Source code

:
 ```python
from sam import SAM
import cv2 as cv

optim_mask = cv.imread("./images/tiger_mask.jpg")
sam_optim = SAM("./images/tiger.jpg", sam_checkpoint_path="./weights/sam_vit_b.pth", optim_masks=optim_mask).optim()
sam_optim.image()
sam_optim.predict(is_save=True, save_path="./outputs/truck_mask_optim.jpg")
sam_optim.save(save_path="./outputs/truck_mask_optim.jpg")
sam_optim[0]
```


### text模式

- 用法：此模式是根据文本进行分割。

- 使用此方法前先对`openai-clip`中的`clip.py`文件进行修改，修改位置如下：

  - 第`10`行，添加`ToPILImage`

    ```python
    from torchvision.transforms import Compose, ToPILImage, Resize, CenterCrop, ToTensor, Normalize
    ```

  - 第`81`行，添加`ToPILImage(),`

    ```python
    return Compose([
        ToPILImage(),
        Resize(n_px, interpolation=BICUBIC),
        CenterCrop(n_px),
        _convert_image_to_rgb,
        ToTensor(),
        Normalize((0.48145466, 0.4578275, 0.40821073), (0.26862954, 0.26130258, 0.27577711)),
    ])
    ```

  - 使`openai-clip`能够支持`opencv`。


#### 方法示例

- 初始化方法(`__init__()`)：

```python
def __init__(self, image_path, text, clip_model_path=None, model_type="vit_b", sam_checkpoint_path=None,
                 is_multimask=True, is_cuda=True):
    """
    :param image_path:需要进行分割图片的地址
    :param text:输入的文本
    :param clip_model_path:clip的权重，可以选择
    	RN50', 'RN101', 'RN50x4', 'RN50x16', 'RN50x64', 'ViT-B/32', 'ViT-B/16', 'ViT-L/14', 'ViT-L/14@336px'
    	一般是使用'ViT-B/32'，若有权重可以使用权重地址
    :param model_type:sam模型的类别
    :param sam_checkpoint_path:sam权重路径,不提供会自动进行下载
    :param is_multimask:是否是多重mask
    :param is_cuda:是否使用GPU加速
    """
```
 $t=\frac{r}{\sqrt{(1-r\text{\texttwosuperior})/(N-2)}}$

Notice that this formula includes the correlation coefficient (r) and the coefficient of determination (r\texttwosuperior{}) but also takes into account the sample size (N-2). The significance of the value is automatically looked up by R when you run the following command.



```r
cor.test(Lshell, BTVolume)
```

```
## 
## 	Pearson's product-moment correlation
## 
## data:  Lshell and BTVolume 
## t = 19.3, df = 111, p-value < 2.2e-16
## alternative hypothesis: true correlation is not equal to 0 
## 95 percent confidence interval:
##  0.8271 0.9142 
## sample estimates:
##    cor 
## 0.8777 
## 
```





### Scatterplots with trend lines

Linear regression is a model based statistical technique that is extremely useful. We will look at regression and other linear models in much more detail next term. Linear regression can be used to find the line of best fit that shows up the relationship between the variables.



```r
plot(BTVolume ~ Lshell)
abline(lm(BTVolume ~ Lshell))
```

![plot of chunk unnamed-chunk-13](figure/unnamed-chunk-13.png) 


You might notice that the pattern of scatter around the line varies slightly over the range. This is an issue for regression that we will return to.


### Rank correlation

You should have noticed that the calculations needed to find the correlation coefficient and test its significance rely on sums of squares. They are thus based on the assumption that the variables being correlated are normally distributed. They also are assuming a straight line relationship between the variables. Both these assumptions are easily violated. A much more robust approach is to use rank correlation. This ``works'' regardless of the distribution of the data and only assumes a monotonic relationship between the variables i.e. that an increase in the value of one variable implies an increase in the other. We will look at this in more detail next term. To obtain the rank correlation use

#### Work instructions
Say how many lines in the data hold the string "other", and say nothing else.

#### Task solution
2